## [SOURCE DATA]
──────────

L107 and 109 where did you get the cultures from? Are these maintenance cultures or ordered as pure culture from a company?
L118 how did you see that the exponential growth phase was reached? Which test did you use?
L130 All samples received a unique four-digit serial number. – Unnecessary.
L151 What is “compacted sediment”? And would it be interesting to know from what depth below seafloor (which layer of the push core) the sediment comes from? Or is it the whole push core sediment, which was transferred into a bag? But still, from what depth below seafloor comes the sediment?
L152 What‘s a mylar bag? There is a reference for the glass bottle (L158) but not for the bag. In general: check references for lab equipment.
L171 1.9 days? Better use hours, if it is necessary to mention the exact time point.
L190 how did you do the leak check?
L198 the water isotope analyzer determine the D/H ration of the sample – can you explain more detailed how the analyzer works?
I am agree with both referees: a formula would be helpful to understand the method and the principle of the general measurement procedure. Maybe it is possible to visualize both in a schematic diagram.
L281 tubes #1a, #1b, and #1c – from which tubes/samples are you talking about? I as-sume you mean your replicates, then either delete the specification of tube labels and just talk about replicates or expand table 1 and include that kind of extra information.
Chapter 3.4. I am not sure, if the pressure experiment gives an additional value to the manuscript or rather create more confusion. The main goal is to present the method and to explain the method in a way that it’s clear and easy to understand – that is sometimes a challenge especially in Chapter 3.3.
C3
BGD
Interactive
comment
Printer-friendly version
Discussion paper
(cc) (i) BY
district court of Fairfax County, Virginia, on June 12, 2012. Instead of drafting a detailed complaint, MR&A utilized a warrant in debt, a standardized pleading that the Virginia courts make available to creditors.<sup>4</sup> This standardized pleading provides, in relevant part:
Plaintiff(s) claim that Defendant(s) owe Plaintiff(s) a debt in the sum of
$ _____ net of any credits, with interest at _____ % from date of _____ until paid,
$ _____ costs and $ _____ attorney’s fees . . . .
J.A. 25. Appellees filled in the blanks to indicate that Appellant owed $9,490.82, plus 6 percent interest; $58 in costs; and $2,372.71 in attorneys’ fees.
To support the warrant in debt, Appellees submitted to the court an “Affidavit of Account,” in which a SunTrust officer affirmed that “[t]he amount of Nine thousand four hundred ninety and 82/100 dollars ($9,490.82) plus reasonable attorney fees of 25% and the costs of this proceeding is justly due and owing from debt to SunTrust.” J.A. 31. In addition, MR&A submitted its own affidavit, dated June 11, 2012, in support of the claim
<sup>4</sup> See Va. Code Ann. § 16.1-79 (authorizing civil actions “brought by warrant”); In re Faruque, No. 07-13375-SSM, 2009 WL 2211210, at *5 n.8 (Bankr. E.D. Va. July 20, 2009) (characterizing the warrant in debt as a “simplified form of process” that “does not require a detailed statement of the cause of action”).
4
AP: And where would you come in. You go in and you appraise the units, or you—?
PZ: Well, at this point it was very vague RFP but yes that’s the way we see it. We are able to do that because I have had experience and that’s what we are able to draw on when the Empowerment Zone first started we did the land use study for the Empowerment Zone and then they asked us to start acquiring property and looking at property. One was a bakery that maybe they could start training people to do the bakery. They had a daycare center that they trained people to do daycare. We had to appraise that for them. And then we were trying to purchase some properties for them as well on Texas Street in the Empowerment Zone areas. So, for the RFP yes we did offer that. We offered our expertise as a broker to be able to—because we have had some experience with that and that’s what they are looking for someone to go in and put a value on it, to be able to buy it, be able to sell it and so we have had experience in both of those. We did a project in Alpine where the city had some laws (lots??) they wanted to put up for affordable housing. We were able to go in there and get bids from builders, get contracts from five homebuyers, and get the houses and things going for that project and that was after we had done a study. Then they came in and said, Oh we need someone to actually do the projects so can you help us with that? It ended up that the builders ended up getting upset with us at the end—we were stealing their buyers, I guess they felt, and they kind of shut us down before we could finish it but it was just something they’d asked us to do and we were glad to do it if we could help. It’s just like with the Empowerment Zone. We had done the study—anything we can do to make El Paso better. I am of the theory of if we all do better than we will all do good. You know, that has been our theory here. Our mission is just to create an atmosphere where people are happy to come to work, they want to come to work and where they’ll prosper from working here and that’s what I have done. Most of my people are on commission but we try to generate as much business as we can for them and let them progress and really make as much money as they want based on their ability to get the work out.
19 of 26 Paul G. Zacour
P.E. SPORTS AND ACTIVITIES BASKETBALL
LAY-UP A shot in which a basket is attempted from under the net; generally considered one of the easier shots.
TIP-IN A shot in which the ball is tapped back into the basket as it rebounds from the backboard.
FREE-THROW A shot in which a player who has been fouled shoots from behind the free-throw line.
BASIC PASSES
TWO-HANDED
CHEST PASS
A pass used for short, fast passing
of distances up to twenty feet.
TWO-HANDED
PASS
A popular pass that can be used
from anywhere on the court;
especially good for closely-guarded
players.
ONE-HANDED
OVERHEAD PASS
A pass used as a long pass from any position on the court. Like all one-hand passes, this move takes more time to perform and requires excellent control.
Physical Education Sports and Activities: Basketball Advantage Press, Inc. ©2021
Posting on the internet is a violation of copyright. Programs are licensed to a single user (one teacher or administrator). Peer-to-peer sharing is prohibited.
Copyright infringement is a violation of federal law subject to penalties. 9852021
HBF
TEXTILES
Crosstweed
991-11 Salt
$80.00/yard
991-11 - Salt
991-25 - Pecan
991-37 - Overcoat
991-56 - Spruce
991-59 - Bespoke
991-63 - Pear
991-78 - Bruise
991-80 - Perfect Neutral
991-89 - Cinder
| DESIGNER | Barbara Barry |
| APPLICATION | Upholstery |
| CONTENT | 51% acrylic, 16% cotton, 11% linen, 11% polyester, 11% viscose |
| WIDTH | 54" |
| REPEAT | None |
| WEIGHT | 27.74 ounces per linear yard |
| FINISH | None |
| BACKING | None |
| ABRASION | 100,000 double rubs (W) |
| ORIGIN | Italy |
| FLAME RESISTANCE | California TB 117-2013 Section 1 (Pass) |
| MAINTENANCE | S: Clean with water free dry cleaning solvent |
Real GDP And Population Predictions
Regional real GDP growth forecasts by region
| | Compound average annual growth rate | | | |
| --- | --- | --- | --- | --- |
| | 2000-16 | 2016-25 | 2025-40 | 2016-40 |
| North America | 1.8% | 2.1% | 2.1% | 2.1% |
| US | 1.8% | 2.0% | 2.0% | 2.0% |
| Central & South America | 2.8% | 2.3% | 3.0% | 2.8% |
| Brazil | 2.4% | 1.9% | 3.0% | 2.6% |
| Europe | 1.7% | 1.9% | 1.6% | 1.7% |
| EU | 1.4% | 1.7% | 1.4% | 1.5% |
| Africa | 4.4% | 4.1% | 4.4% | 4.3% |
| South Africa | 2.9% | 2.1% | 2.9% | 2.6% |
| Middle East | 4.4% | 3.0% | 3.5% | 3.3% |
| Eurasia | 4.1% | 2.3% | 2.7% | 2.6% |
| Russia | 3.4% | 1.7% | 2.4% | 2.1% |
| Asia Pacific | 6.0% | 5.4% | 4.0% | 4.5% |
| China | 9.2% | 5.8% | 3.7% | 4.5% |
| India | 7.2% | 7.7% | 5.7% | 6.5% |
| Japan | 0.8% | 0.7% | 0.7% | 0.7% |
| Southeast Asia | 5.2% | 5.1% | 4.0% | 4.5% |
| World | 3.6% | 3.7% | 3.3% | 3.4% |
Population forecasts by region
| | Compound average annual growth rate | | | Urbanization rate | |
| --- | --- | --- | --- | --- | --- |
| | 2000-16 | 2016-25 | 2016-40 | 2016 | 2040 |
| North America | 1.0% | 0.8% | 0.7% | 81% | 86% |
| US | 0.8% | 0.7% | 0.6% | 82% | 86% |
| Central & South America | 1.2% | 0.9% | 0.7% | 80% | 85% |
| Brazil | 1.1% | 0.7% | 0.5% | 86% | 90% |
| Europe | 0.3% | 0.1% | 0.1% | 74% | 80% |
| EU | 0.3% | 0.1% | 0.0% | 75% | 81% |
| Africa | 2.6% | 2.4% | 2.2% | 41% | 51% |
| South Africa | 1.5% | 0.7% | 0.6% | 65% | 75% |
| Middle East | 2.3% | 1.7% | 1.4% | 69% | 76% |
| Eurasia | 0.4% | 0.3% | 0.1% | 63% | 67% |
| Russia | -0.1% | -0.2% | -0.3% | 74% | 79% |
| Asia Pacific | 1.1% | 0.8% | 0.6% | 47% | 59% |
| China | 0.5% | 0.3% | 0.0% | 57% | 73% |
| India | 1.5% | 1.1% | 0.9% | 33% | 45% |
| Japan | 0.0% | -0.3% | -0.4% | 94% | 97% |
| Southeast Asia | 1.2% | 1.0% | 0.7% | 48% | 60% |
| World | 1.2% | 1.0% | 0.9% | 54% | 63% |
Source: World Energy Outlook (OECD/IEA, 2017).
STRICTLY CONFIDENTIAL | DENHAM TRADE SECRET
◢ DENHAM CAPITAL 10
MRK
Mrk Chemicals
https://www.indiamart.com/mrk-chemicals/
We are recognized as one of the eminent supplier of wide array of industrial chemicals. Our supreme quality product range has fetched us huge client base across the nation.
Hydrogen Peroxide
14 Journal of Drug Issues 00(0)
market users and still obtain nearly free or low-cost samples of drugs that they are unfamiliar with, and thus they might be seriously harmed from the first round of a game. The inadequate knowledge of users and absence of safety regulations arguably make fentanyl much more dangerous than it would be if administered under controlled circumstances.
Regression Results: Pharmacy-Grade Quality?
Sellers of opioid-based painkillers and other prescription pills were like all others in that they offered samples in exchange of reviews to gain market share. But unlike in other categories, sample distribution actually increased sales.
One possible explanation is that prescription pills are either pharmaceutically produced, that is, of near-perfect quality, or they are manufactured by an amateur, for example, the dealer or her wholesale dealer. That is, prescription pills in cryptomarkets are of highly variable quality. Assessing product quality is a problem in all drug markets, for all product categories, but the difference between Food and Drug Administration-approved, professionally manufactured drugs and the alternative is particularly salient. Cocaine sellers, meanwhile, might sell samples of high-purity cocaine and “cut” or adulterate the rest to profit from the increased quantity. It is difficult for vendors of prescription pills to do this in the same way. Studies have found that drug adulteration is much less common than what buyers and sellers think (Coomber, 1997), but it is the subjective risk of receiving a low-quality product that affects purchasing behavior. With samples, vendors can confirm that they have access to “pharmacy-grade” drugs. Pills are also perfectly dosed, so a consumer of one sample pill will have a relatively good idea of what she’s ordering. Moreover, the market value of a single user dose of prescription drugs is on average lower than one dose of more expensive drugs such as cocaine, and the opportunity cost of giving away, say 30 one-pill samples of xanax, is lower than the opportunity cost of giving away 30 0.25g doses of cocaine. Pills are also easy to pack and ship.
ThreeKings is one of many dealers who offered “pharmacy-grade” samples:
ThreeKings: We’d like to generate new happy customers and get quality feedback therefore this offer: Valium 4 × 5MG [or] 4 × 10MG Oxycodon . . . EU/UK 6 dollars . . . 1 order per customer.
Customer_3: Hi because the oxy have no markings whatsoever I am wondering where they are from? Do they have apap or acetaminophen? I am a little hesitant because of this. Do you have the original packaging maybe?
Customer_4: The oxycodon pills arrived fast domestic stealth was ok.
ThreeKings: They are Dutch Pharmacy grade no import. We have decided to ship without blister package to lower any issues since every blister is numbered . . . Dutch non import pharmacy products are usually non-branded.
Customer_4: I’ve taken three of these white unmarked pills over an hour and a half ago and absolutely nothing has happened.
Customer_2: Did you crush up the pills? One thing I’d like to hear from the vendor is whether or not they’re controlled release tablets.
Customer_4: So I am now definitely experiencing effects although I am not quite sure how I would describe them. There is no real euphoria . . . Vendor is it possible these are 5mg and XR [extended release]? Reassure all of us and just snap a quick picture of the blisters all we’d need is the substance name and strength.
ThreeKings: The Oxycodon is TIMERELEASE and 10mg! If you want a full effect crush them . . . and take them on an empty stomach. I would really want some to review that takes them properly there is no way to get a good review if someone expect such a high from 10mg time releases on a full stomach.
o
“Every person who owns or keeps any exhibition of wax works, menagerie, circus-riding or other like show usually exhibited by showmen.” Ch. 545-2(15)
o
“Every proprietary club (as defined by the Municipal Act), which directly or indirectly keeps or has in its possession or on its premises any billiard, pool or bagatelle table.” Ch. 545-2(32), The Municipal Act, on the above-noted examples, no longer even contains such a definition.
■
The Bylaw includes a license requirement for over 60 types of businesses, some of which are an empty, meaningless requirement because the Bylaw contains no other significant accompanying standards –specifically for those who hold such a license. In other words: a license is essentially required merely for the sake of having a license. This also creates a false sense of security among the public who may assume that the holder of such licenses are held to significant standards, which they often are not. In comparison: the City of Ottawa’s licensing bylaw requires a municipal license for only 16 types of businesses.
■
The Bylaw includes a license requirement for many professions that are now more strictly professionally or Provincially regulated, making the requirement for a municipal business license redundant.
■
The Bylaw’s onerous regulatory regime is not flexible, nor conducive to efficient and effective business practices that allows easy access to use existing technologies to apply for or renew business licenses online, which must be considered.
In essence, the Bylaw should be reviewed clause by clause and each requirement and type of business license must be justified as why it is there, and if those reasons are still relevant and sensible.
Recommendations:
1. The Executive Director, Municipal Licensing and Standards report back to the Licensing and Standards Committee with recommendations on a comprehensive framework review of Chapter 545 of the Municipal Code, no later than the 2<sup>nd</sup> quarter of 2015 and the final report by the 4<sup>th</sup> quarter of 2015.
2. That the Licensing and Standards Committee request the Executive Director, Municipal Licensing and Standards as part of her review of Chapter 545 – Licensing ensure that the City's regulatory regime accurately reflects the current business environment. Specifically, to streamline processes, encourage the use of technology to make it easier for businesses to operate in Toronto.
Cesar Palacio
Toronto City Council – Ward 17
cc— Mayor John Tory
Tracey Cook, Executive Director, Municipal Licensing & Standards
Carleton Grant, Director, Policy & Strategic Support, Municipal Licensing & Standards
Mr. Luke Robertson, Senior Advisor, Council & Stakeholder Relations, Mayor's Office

──────────

Please let your answer be exactly the lines from the one holding "Cesar Palacio" through the last line of the entries above, both ends included.

Cesar Palacio
Toronto City Council – Ward 17
cc— Mayor John Tory
Tracey Cook, Executive Director, Municipal Licensing & Standards
Carleton Grant, Director, Policy & Strategic Support, Municipal Licensing & Standards
Mr. Luke Robertson, Senior Advisor, Council & Stakeholder Relations, Mayor's Office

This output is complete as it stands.